Both squealed: Juan Pablo Montoya and Jeff Gordon swapped cars this week at the Indianapolis Motor Speedway’s 2.6-mile road course.

Neither’s trip was flawless.

Montoya went out first in Gordon’s Chevy Monte Carlo and promptly missed a turn. Gordon, driving Montoya’s FW24 BMW Williams Formula One car, veered onto the grass.

The biggest difference between cars: the brakes.

Montoya said, “You need a parachute” to stop Gordon’s. But when Gordon touched the brakes on Montoya’s vehicle for the first time, he said, “The blood rushed out of my head.”

Happens to driver-training instructors every day.

Help wanted: Greek men who have fled mandatory military service by living outside the country will be forgiven and allowed to come home if they agree to volunteer during the 2004 Olympics, Greece’s foreign minister announced this week.

And you thought your organization needed volunteers.
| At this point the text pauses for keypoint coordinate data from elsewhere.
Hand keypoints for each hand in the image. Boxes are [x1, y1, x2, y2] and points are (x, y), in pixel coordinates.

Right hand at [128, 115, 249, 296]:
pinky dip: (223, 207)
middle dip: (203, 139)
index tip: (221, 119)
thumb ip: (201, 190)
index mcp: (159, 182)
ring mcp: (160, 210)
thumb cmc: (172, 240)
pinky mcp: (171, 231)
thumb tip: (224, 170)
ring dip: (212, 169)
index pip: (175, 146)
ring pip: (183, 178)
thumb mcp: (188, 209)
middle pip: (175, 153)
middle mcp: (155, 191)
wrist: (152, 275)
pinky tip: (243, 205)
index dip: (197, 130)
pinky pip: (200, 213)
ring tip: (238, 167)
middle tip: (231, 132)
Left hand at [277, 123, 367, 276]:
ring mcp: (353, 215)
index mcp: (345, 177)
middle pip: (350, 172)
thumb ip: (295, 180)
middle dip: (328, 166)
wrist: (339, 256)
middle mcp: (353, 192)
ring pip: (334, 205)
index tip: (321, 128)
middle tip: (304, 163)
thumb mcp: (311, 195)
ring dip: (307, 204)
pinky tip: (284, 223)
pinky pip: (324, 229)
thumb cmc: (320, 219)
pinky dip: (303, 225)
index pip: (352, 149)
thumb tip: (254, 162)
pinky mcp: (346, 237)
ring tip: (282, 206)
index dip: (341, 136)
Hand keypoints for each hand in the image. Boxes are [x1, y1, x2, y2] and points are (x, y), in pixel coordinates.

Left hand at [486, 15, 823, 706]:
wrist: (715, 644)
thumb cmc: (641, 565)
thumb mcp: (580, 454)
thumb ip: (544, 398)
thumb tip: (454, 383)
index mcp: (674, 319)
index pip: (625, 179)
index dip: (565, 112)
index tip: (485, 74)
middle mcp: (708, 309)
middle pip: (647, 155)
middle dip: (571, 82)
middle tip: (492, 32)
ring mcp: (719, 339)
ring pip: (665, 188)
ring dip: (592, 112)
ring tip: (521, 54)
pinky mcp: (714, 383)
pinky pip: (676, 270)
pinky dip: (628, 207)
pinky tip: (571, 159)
Trivia answer: Distance runner Paavo Nurmi of Finland.

And finally: This “fan warning” was part of a recent CBS “Late Show” segment:

“Major League Baseball is now issuing stiffer penalties on crazed fans who run onto the field. Under this new policy, the only shirtless fans allowed on the field are Jennifer Aniston, Buffy the Vampire Slayer and whomever Derek Jeter is dating.”